When I was fourteen years old, I experienced my own geek-analog of awful teenage poetry. While others were beginning to discover the artistic horror of prog-rock and emo, the book spurred my personal infatuation with mathematical coincidence in numbers both rational (Divide one into 243) and irrational (pi/4 = 1-(1/3)+(1/5)-(1/7)+(1/9)...) in the same way that an element might trigger an infatuation in normal kids with, say--Satan. Among the craziest suggestions Sagan made was that pi, by virtue of its ceaseless coda of numbers, would eventually come to represent some sort of message (presumably encrypted by God). So you see how stupid 9th graders are.

It literally took me half a decade to figure out that ANY irrational number (not just pi) will eventually encode some sort of message. Furthermore, a particular irrational number will eventually encode ALL possible permutations of ALL information. Nevertheless, for the five year gap when thoughts concerning unknowably complex mathematics popped into my head, I would be keenly aware of this bizarre quasi-emotion called wonder.

Yay, Joe is back. Let us sleep.

Thursday, November 10, 2005

Blogspot, chocolate meltdown!

So my non-secret is that I have this huge boner for the well-dressed. Tonight's party at the Met suggested black and white attire, so this particular trip to the museum was satisfying in a way a normal excursion to a Calatrava exhibit could never be. The dress code was intended to mirror a black and white photography exhibit. We never found it, so we ended up wandering the modern art section noting things likes how a Miro painting called "The Potato" may actually have nothing to do with food.

Among the non-art attractions was a set of Christmas trees upon which you were supposed to hang your deepest wish, written in 1998-era silver gel pen on a black card. It had a very Postsecret feel to it, and the trees became rife with wishes ranging from the enchantingly hopeful (I wish Perry would notice me) to the creepily hopeful (I wish Leila would do me) to the insipid (I wish for world peace) to the misspelled (I wish Carl Rove would get indicted) to the hilariously desperate (I wish I wasn't so fat) to the gross (For great head, call me: 646-798-5555).

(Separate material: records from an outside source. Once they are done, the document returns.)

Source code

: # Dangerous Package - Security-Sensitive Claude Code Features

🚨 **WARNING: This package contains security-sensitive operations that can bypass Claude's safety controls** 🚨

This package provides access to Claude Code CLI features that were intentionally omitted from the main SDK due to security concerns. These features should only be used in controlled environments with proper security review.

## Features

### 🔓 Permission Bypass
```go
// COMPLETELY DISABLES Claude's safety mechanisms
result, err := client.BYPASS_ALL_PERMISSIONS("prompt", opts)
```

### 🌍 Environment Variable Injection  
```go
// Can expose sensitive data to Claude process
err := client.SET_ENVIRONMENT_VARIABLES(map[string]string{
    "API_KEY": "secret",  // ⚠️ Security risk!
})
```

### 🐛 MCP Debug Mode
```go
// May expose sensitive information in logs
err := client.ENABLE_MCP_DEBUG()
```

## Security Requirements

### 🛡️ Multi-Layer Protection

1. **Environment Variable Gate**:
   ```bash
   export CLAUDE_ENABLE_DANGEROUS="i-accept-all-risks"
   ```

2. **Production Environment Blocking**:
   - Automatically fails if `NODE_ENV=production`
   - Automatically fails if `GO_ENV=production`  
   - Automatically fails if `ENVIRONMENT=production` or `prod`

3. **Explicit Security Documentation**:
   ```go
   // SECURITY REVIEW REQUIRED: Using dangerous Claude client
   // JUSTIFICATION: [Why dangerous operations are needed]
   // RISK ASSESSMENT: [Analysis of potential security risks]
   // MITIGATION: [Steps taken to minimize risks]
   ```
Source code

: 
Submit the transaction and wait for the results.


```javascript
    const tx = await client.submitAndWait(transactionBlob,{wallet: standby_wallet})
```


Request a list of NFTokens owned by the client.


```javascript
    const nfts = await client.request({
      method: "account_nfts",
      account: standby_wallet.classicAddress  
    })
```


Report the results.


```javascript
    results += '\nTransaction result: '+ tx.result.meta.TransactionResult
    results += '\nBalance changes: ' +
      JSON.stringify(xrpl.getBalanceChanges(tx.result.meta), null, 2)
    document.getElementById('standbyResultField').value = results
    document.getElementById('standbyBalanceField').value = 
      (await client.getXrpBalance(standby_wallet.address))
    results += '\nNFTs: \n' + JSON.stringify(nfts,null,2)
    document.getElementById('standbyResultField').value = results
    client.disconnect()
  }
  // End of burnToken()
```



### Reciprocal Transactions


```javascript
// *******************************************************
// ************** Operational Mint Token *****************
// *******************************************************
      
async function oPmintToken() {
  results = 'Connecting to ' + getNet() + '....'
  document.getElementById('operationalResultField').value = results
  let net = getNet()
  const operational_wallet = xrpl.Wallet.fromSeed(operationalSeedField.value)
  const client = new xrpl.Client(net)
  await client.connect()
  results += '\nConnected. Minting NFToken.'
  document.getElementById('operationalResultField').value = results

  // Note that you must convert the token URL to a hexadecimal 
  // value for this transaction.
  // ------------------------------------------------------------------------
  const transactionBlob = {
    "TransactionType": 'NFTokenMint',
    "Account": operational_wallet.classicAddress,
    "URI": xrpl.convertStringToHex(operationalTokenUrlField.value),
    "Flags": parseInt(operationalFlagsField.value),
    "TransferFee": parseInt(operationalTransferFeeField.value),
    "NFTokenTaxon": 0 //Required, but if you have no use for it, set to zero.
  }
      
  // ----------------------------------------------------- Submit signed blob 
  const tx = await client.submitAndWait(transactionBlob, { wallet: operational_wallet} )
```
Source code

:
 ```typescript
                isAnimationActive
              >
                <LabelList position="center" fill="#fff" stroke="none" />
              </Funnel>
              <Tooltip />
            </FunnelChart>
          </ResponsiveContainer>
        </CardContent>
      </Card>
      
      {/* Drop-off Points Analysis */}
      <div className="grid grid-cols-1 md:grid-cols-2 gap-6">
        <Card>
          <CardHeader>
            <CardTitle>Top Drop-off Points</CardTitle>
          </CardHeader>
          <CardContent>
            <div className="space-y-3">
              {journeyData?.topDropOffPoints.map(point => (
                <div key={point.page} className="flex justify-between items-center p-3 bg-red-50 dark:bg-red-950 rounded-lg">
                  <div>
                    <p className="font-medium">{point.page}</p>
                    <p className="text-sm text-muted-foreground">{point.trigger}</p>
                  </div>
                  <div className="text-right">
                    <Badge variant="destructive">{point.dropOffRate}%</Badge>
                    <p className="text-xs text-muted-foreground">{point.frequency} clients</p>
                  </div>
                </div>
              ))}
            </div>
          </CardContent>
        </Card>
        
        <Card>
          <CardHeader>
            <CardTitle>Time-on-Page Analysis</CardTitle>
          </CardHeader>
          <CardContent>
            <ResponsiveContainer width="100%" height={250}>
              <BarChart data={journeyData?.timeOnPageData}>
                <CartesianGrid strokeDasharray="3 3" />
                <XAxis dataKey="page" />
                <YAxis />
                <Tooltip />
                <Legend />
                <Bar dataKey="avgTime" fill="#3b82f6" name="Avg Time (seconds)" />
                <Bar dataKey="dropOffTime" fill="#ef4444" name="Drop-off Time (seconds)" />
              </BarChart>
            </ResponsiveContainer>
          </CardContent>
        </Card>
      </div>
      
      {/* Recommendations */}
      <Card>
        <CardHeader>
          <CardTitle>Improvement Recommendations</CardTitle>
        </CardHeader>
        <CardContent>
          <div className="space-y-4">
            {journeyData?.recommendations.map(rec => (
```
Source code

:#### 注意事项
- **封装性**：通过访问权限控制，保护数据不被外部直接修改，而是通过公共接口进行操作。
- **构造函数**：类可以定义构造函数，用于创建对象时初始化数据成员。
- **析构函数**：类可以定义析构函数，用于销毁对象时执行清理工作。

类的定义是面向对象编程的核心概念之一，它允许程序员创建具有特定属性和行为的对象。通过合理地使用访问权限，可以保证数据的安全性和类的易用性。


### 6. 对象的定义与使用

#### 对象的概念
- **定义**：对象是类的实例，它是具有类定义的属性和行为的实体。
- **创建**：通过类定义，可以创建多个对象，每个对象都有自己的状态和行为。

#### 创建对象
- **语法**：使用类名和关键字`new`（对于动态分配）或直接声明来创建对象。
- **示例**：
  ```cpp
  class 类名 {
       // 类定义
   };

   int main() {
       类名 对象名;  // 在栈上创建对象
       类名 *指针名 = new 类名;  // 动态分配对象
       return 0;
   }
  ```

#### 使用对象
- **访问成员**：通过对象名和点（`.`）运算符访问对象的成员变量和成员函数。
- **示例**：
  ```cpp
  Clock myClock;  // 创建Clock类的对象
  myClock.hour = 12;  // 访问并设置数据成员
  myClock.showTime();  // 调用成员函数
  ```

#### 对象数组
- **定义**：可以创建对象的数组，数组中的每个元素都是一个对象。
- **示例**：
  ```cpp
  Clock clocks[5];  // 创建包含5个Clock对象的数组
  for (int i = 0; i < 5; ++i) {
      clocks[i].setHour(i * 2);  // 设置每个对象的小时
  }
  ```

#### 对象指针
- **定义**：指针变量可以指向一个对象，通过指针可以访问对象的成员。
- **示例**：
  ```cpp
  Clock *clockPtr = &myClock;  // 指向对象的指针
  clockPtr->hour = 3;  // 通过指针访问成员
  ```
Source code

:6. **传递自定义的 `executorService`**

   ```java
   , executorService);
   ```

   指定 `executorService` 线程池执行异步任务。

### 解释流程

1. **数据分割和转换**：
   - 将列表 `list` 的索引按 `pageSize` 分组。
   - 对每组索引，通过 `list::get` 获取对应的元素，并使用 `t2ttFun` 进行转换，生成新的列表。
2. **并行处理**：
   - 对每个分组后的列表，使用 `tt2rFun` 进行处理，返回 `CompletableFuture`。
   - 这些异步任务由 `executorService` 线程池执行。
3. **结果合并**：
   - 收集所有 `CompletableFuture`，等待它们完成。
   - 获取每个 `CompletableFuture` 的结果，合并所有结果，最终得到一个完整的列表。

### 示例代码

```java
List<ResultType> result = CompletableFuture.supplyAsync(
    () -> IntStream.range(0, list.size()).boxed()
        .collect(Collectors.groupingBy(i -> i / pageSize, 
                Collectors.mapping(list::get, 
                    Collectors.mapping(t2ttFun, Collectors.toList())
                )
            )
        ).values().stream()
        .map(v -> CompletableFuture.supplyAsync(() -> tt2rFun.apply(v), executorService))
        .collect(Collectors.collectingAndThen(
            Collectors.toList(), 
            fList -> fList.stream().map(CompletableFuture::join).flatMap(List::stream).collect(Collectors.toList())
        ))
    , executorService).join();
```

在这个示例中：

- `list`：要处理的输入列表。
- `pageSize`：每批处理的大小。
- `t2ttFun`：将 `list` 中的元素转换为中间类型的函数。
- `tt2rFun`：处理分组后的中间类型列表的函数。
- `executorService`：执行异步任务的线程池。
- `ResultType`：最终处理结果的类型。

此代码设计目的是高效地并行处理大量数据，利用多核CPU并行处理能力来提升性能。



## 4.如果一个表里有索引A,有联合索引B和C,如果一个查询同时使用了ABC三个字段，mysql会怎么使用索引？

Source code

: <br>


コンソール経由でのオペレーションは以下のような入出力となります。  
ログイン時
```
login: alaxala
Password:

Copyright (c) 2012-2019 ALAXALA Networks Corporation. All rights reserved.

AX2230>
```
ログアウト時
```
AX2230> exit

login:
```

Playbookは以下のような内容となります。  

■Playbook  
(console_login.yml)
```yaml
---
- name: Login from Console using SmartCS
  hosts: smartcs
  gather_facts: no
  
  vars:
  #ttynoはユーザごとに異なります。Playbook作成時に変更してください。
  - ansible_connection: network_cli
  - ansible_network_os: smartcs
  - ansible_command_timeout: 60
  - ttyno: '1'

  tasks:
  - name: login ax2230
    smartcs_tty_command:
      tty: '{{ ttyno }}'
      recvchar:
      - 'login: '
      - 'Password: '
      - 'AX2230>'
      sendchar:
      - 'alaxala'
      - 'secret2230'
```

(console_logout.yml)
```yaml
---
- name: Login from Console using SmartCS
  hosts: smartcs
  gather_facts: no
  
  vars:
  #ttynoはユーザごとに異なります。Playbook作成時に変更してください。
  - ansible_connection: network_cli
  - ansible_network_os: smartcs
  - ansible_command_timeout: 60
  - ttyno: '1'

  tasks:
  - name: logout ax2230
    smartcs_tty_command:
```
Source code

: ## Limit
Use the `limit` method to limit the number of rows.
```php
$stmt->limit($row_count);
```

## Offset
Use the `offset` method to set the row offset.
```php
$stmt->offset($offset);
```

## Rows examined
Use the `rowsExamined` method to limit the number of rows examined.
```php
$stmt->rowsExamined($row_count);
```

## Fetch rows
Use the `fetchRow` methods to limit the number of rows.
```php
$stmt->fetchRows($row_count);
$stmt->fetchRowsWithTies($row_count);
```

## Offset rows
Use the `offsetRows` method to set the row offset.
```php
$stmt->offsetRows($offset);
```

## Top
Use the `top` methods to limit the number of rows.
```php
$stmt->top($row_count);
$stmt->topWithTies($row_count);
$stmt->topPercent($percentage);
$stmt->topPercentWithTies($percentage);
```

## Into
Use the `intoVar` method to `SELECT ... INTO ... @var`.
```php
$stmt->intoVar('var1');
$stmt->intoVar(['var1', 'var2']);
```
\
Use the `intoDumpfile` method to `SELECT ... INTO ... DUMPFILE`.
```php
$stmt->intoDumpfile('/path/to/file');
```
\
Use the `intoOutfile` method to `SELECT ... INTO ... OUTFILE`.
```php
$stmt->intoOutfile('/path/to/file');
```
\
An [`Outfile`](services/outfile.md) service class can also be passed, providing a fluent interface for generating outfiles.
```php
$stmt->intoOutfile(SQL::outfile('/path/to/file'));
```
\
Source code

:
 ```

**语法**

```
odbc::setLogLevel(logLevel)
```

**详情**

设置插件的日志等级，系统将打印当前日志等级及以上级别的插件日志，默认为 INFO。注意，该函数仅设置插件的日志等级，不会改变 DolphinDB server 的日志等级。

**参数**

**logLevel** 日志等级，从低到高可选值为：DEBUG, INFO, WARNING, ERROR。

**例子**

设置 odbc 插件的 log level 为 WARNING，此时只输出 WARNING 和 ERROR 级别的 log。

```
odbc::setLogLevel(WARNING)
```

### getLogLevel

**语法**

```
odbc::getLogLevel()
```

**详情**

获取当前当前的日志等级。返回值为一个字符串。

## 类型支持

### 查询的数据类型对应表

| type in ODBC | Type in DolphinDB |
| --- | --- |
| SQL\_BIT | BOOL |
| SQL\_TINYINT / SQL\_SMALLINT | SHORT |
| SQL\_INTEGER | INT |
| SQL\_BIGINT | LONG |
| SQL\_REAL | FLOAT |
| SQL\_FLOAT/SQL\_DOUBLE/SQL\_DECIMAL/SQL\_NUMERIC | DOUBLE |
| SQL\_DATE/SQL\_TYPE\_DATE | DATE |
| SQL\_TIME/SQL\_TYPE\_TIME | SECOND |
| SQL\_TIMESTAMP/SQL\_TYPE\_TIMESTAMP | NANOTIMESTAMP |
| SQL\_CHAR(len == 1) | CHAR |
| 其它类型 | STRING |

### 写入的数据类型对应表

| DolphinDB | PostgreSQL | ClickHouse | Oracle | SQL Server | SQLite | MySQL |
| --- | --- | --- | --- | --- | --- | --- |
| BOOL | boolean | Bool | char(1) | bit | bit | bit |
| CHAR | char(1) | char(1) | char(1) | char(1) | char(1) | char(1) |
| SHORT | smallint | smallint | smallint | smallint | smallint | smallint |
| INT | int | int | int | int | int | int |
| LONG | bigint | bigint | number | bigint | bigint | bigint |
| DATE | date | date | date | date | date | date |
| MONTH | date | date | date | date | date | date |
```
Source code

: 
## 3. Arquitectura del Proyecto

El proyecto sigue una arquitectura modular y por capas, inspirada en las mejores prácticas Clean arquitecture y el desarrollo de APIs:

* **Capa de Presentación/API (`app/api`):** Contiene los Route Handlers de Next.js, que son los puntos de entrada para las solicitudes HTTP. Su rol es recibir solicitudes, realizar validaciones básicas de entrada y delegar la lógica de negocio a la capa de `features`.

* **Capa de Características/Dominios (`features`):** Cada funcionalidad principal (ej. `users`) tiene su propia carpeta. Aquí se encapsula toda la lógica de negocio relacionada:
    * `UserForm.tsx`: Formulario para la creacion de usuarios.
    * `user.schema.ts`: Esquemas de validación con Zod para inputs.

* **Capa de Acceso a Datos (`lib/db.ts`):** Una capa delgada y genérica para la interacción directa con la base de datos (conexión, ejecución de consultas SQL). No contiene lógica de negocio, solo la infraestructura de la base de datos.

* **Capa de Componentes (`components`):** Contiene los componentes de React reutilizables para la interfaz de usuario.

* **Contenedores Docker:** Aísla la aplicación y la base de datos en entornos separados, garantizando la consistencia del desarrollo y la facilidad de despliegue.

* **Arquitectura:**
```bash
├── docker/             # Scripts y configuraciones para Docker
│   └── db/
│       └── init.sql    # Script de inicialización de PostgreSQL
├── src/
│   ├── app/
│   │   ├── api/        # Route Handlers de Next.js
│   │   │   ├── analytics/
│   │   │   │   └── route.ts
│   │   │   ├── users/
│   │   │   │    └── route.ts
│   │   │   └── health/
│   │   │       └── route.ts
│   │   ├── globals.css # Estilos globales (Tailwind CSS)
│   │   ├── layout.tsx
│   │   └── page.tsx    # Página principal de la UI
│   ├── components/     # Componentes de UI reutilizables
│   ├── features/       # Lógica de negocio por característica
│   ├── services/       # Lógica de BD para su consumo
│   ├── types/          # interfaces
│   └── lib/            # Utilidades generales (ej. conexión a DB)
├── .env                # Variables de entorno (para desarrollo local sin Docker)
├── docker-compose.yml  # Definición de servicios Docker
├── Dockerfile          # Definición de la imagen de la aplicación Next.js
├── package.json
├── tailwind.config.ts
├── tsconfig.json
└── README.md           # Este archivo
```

The bartenders only served juice and sodas. I ordered a ginger ale so that on the way back to Joe's, I took my first ever sober taxi ride. The driver had AM radio on, and we were amazed that the pundit was liberal. Now that the country is falling apart and Kansas has redefined science, I figure it's the stylish position to take. As three New Yorkers decked in monochrome, having just eaten truffles in an art museum, winding through the mean streets of the Upper East Side, we felt weird. We were so haughty, elite and out of touch with the retarded redneck on the radio that for a fleeting moment we felt like those born of privilege. Then we got to Joe's apartment and people were playing beer pong. What a drag, eh?

Sunday, November 06, 2005

Blogspot, faceless blog in a sea of blogs.

So I'm on line to buy a Chinatown Bus ticket on Friday afternoon and there's this black lady in front of me handing the cashier $20. Ok, so I was going to describe the situation in great detail, but what happened was that I, being Chinese, got shuttled onto the bus before this woman who clearly bought her ticket first. In the absense of any mitigating circumstances that I could see, I'd like to say that Fung Wah is blatantly racist and I am not using them again. What's really galling is that Rosa Parks had her funeral yesterday and that sort of shit still goes on. I am pissed off.

I came back from Boston with two buckets of meats (no lies) and I'm going to go downstairs to feast and watch TV.